**TASK ITEM**
How many lines of the material below contain the word "پارک"? Reply with the number alone.

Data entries
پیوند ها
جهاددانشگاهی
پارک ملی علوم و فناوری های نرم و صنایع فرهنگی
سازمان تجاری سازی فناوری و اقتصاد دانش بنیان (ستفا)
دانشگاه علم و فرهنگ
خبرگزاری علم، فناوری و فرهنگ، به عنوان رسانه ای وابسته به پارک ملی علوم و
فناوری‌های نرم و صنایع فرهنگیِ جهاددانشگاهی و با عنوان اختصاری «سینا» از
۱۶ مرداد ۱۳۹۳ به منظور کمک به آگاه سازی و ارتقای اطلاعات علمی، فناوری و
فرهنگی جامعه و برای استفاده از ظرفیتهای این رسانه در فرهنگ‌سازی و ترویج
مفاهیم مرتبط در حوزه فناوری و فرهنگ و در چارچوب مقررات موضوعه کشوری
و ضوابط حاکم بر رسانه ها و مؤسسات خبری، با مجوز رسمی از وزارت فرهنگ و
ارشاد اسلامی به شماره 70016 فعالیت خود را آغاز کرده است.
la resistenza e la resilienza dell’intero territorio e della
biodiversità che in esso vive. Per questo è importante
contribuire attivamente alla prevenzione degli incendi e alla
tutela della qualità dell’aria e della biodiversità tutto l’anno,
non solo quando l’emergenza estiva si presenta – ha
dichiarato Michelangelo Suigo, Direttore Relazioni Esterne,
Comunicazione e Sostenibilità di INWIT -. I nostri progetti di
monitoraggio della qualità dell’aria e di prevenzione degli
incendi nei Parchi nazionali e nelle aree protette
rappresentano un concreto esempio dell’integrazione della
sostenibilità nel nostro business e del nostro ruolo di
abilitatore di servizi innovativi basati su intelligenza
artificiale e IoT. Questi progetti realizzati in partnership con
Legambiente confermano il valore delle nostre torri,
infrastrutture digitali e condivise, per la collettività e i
* * *
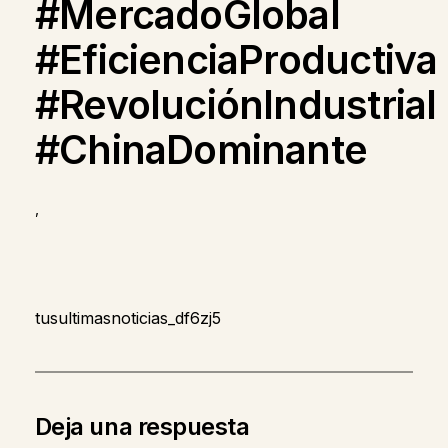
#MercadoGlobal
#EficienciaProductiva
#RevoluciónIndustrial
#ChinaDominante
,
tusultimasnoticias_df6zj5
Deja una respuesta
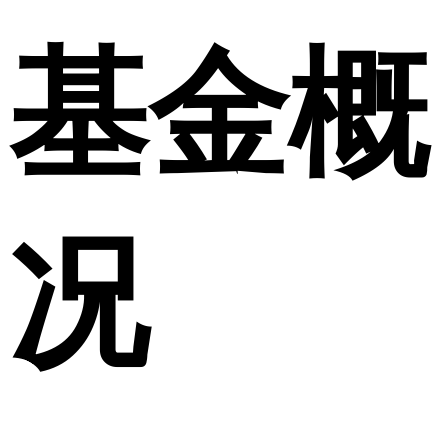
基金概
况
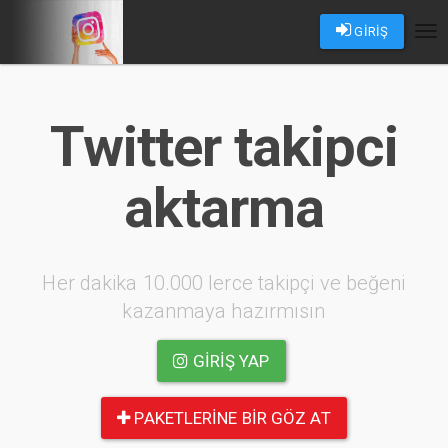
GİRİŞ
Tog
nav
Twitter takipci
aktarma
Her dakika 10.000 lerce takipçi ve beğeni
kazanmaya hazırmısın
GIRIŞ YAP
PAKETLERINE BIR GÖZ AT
---
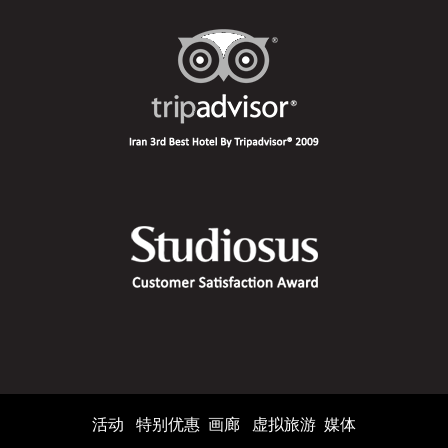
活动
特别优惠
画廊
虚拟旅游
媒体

**WRITTEN ANSWER**
2